------ Provided data
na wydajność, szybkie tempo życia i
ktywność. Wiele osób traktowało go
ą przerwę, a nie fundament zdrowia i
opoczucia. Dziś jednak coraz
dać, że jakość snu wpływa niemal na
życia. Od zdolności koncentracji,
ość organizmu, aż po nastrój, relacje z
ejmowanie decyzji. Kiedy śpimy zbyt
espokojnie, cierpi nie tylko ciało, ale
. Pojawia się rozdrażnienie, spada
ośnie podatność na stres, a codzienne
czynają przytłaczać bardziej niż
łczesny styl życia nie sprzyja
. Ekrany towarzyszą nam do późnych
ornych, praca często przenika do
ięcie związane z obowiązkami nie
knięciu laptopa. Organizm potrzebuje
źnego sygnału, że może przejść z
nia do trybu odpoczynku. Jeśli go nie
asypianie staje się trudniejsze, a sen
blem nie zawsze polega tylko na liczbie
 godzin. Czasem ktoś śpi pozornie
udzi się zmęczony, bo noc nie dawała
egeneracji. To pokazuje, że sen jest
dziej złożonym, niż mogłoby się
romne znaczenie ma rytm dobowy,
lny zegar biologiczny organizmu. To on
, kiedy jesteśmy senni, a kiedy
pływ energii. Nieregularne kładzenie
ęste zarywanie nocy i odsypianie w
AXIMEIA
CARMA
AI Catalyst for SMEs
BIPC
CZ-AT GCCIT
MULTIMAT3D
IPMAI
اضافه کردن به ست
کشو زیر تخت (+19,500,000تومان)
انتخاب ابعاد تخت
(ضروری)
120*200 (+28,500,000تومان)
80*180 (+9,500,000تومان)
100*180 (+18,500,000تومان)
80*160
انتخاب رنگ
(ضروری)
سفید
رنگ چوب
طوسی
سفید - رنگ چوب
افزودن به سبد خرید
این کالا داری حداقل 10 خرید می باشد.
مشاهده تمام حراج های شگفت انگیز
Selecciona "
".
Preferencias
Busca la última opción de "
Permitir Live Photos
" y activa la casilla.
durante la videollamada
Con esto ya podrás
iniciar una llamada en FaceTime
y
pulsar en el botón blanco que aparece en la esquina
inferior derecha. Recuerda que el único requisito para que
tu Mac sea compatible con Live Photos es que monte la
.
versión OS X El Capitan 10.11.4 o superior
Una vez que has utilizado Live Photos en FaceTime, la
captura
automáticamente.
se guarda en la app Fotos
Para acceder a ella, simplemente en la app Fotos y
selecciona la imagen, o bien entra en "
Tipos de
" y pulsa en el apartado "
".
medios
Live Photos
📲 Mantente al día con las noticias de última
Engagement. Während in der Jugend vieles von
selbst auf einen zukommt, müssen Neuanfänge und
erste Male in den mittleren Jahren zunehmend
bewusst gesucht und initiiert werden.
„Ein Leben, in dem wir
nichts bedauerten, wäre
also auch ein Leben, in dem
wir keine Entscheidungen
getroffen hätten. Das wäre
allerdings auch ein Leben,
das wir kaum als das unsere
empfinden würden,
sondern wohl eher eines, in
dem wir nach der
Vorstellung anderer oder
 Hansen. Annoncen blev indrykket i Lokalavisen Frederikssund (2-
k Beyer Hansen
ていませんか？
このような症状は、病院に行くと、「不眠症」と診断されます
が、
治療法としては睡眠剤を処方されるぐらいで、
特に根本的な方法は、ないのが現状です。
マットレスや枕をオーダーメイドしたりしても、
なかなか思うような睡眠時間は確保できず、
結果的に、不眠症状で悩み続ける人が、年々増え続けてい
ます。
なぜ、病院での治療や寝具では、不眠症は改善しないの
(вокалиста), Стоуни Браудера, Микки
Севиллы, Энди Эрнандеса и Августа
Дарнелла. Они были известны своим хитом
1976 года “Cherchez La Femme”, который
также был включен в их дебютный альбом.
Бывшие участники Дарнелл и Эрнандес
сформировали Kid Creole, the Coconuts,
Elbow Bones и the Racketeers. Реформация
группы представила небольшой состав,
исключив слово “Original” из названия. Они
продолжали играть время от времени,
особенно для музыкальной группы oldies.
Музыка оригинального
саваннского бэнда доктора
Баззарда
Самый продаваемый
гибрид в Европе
------------
#### Task goal
Go line by line through the material above and return each one that includes "auch".

#### Reply to the exercise
also auch ein Leben, in dem
allerdings auch ein Leben,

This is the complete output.